When you watched the game, the Cowboys were able to down block or combo block effectively. Holland was good in his area’s blocks, but there were plenty of times where he wasn’t as good when he was asked to pull and hit his target. Smith and Kosier were getting so much push on the front side that Holland was having troubling finding a man to hit, and when he did, his adjustment was a little off.

Witten is not the type of guy that is going to hammer you off the line but can be solid when he shield blocks. In this game he was doing a nice job of this, whereas in some of the earlier games, he struggled to maintain his block.

I really do like Fiammetta at fullback and his ability to adjust on the move. He is more of an athlete than a bulky blocker, which makes him different from most fullbacks. Fiammetta has a real feel for how to see the play develop and correctly move to pick up his man. He is outstanding at finding his man then fitting on him to work him out of the hole.

Fiammetta can get in a little trouble when a linebacker attacks him in the hole. Chris Chamberlain got him one time, cracking him pretty good, but that was the only real poor play that he had.


DeMarco Murray

Layne Murdoch/Getty Images DeMarco Murray’s 91-yard touchdown run in the first quarter was the second longest in Cowboys history.

The numbers speak for themselves on what DeMarco Murray was able to do with his carries. Jason Garrett always talks about opportunities and making the most of them, and he did.

I have to admit, the more that I watched Murray carry the ball, the more I wondered if Felix Jones would have had the same type of success. Murray made some nice cuts one on one and was a physical runner, but maybe the most important area that he looks like he improved in was as a pass protector.

This is what is going to be the most important thing for Murray going forward because there aren’t always going to be days of playing the Rams, so you better be able to help the team when you are on the field on third downs. Murray was able to step up and take on a blitzer square and not allow any ground into Tony Romo.

Something else that I want to point out about Murray was his ability to play with some smarts. In the Washington game earlier this season, we all saw Tashard Choice run out-of-bounds with time winding down in the game, stopping the clock and allowing Washington to save a timeout. Murray was able to get the ball to the outside late in the game but instead of going out-of-bounds to stop the clock, he cut back up field to keep the clock running.
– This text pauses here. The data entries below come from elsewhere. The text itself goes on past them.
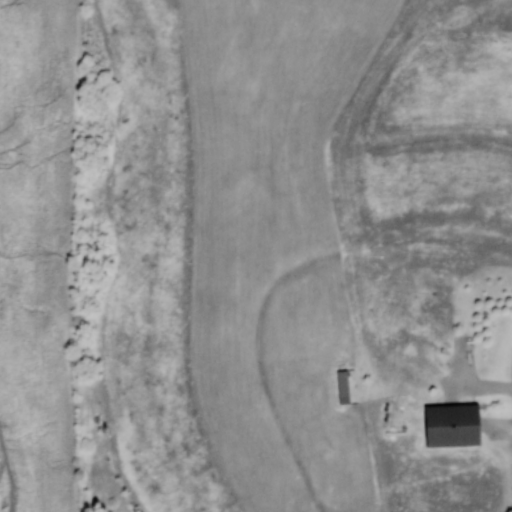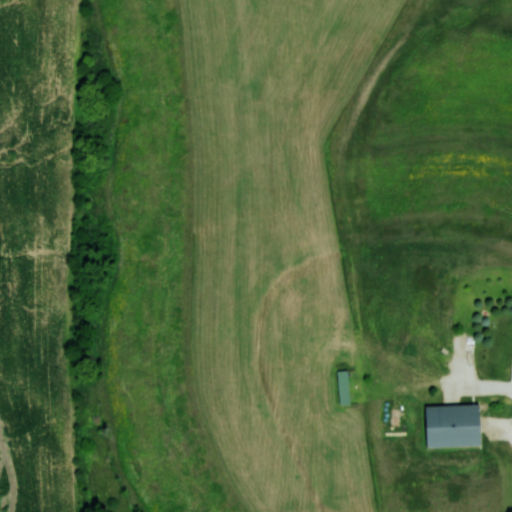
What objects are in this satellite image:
building: (342, 386)
building: (450, 425)
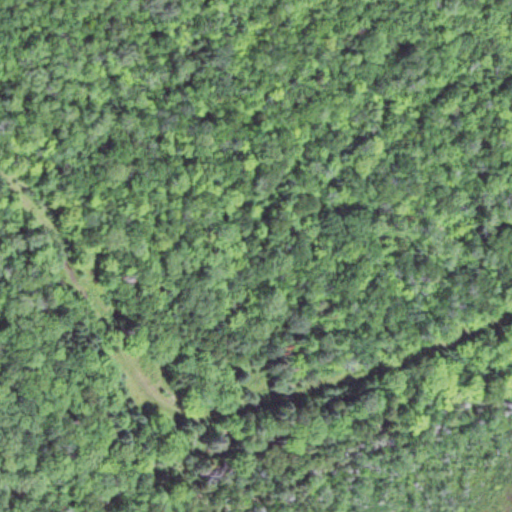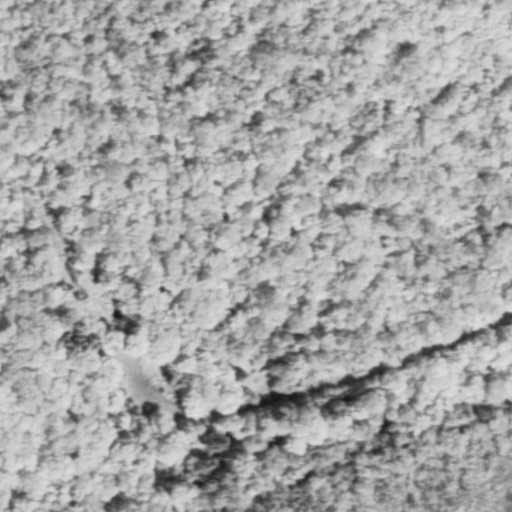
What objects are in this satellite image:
road: (202, 411)
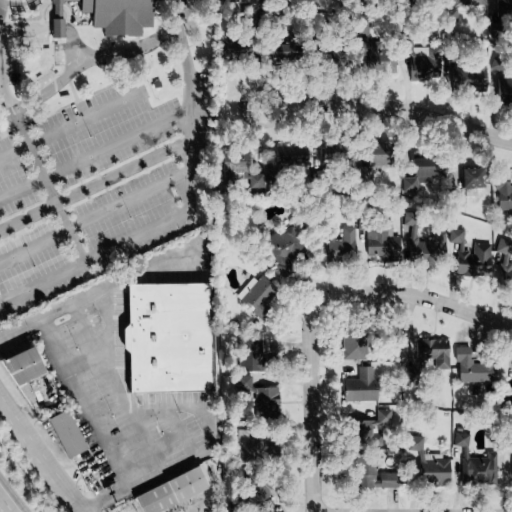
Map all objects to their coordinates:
building: (465, 4)
building: (501, 7)
building: (122, 15)
building: (105, 16)
road: (52, 26)
building: (275, 53)
road: (90, 59)
building: (419, 61)
building: (377, 65)
building: (464, 79)
building: (503, 91)
road: (389, 107)
road: (71, 124)
road: (29, 145)
road: (95, 153)
road: (158, 154)
building: (288, 157)
building: (233, 160)
building: (418, 172)
building: (472, 179)
building: (255, 180)
road: (94, 215)
building: (455, 237)
road: (126, 240)
building: (422, 241)
building: (381, 243)
building: (339, 244)
building: (283, 250)
building: (503, 260)
building: (472, 261)
road: (414, 295)
building: (170, 335)
building: (164, 338)
building: (350, 347)
building: (430, 353)
building: (252, 358)
building: (470, 368)
building: (24, 370)
building: (21, 376)
building: (358, 386)
building: (473, 391)
road: (83, 401)
building: (264, 403)
road: (310, 409)
building: (67, 433)
building: (64, 434)
building: (360, 434)
building: (460, 443)
road: (38, 455)
building: (478, 469)
building: (432, 471)
building: (511, 474)
building: (362, 475)
building: (171, 490)
building: (168, 492)
road: (1, 510)
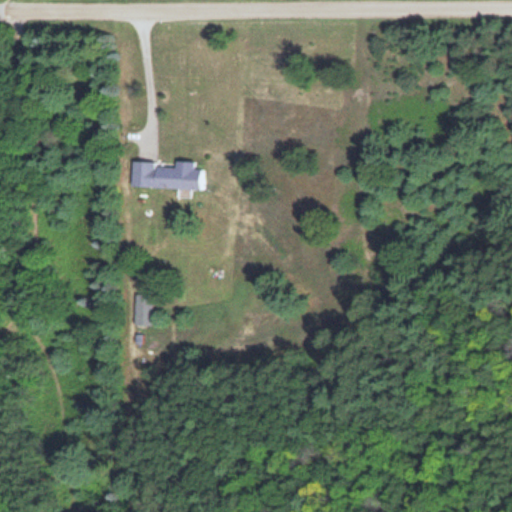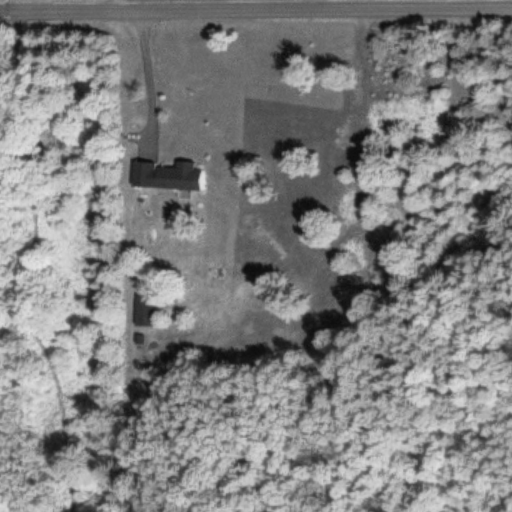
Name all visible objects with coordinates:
road: (256, 13)
building: (167, 174)
road: (26, 267)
In this game, it is not always about all the yards you rush for but things like blitz pickup and trying to finish off the game by being a smart football player.
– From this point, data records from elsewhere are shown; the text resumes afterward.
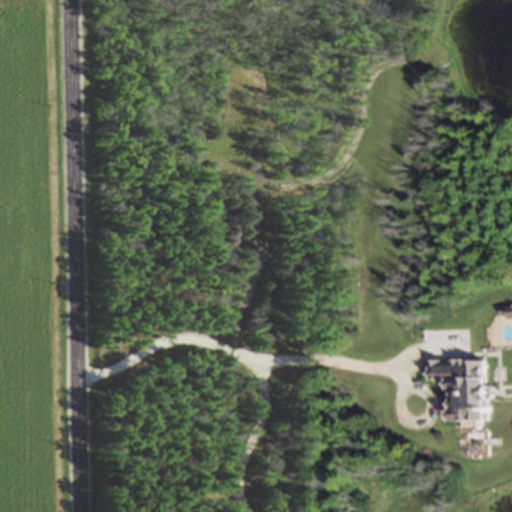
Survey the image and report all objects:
road: (71, 255)
road: (235, 352)
building: (465, 388)
road: (253, 438)
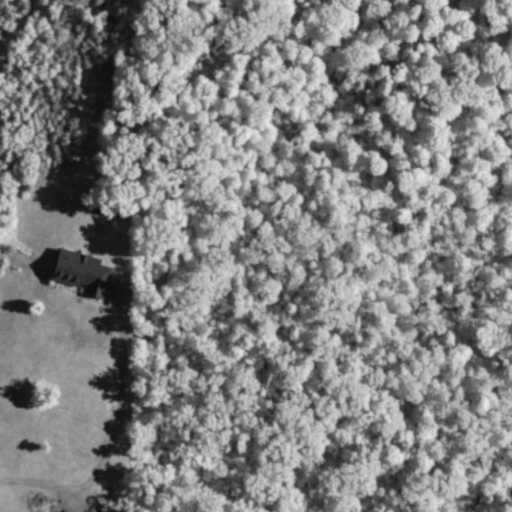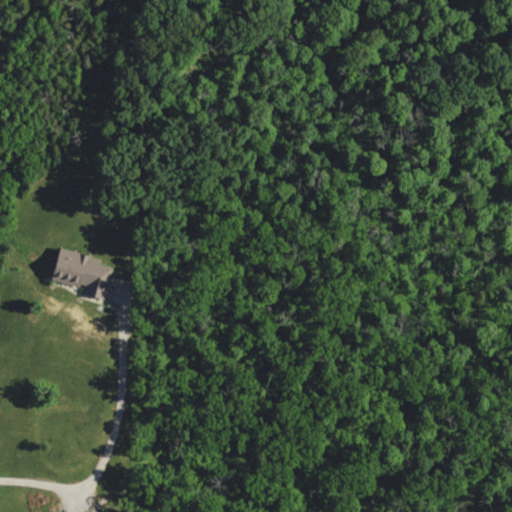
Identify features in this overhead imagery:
building: (87, 271)
road: (111, 436)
I also wanted to say a few things about what I observed in Phillip Tanner’s play. I really do believe that Tanner is what Jerry Jones wanted in a third back. Jones has a vision for a player that can play well on special teams, which Tanner does, but he also wants a hard running back with some explosiveness and power.

The most impressive thing about Tanner is his ability to make himself small to get through those holes. He has a real knack for inside power, keeping his legs working and getting positive yards in the rushing game when things get tight. If he can continue to grow as a pass protector, then he will have a chance to get more opportunities in this  offense.